予備軍も含めると、現在65歳以上の日本人の5人に1人が認知症といわれる。周囲に深刻な影響を与える病気だが、患者本人は自分の将来について一般的に考えられているほどネガティブ(悲観的な気持ち)でいるわけではないようだ。
認知症専門誌「Alzheimer's Association International Conference」(電子版)の2016年7月25日号に発表された米ケンタッキー大学の研究によると、初期の認知症の人の半数はポジティブ(明るく前向きな気持ち)だという。
自分の気持ちや今後の生活の見通しを問うと...
研究チームは、初期の認知症または軽度認知障害と診断された男女48人を対象に、現在の自分の気持ちや今後の生活の見通しに関する詳しいアンケート調査を行なった。アンケートは「Silver Lining Questionnaire」(SLQ)と呼ばれるもので、「Silver Lining」とは「逆境にあっての希望」という意味だ。主にがん患者に対し、どんな心境で病気と向かい合っているかを調べ、治療方法の選択の参考にするために実施されることが多い。

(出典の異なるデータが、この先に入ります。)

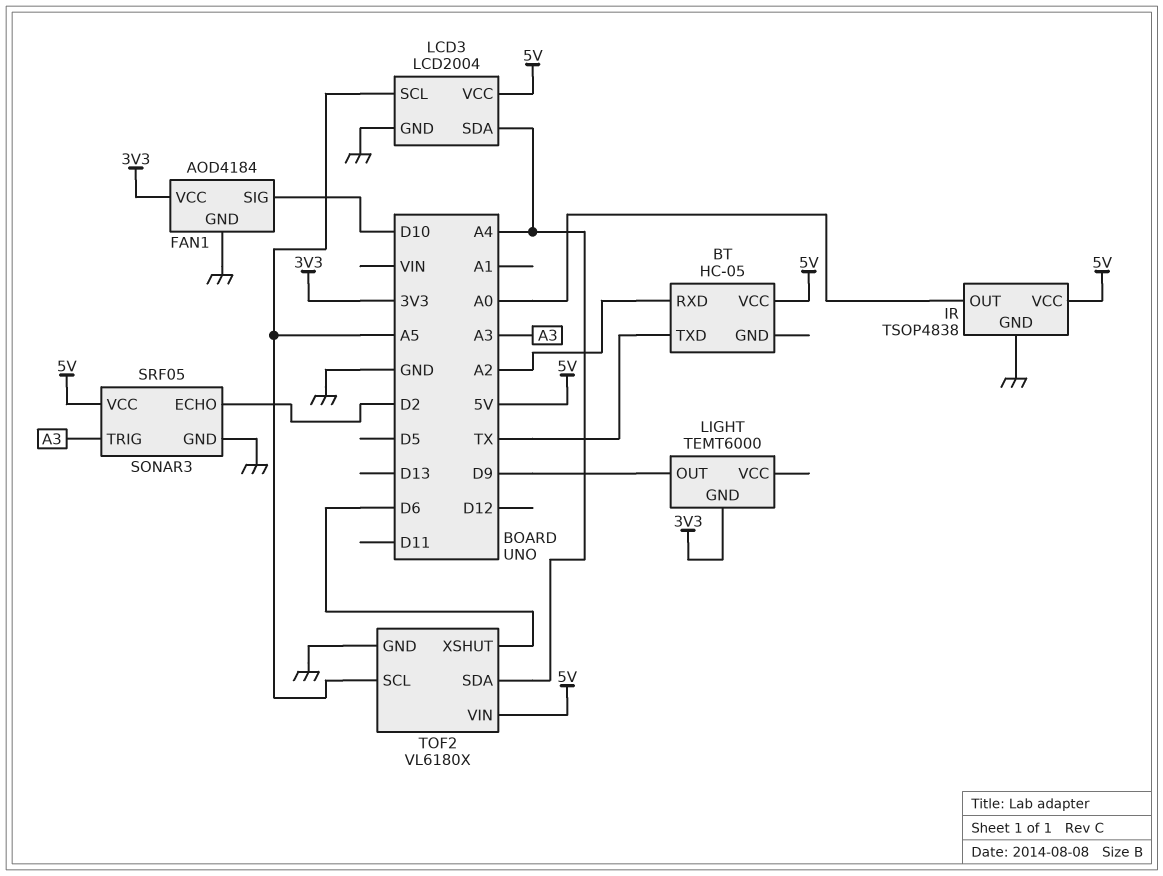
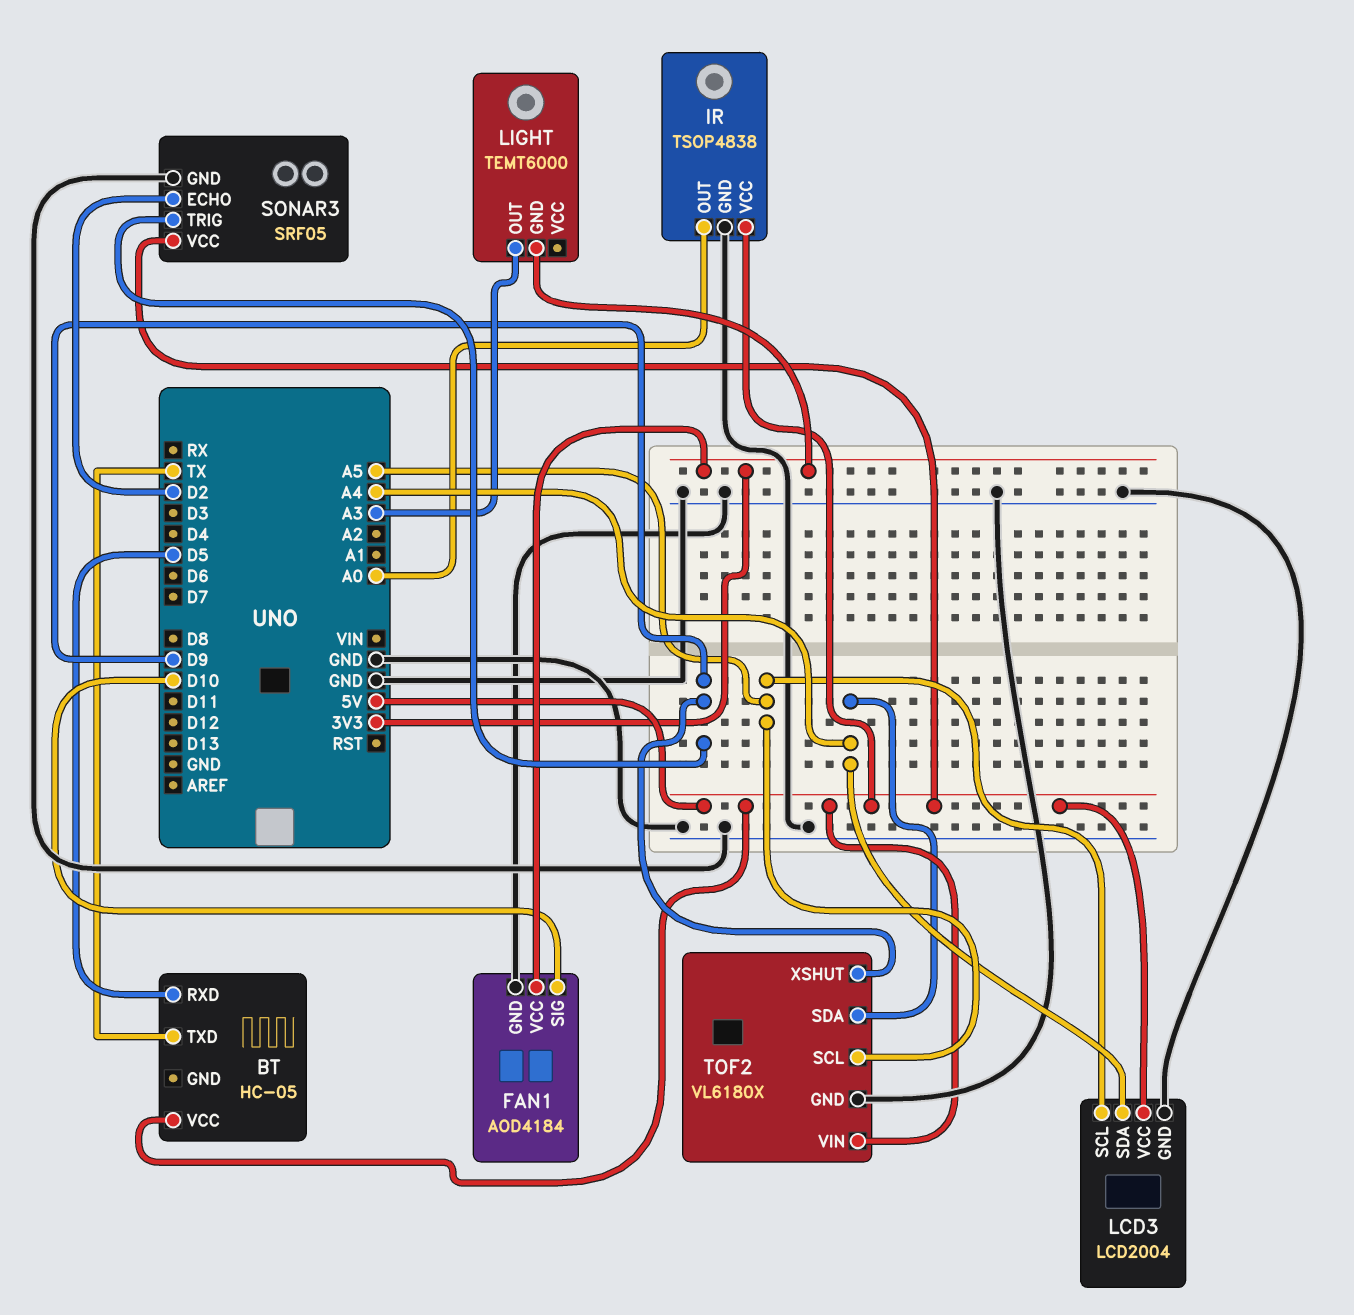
BT pin RXD: A2 -> D5
LIGHT pin OUT: D9 -> A3
SONAR3 pin TRIG: A3 -> D9
TOF2 pin XSHUT: D6 -> D9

「SLQ」では、次のような面に関して様々な問いかけを行ない、自分の病気がどれだけ「良い方向」(ポジティブ)、あるいは「悪い方向」(ネガティブ)に作用するかを尋ねて点数で評価する。
(1)家族や友人などの人間関係
(2)生きる意味や人生の価値
(3)ほかの人に及ぼす影響
(4)自分の心の強さ
(5)人生観の変化
新しい出会いが増え、他人に優しくなれた
その結果、半分近くの患者が総合点で「ポジティブ」であることがわかった。しかも、ポジティブの度合いは、軽度認知障害と診断された人より初期の認知症と診断された人の方が高かった。病気をより真正面から受け止めたからのようだ。特に次の面でポジティブだったという。
(1)自分の人生の価値を理解し、人生を受容する。
(2)失敗を以前より恐れない。
(3)以前より、物事を深く考えるようになり、他人に寛容になる。
(4)人生の諸問題から逃げずに、向き合えるようになる。
(5)人間関係が広がり、新しい出会いが増える。
研究チームのグレゴリー・ミーシャ教授は「認知症と診断されると、ショックを受けてマイナス効果を与えるとばかり思っていたので、ポジティブに受け止める人が半分もいることは意外な結果でした。ポジティブになれる人とネガティブになる人とどこが違うのか、それが分かれば認知症の治療に大いに役立つと思います」とコメントしている。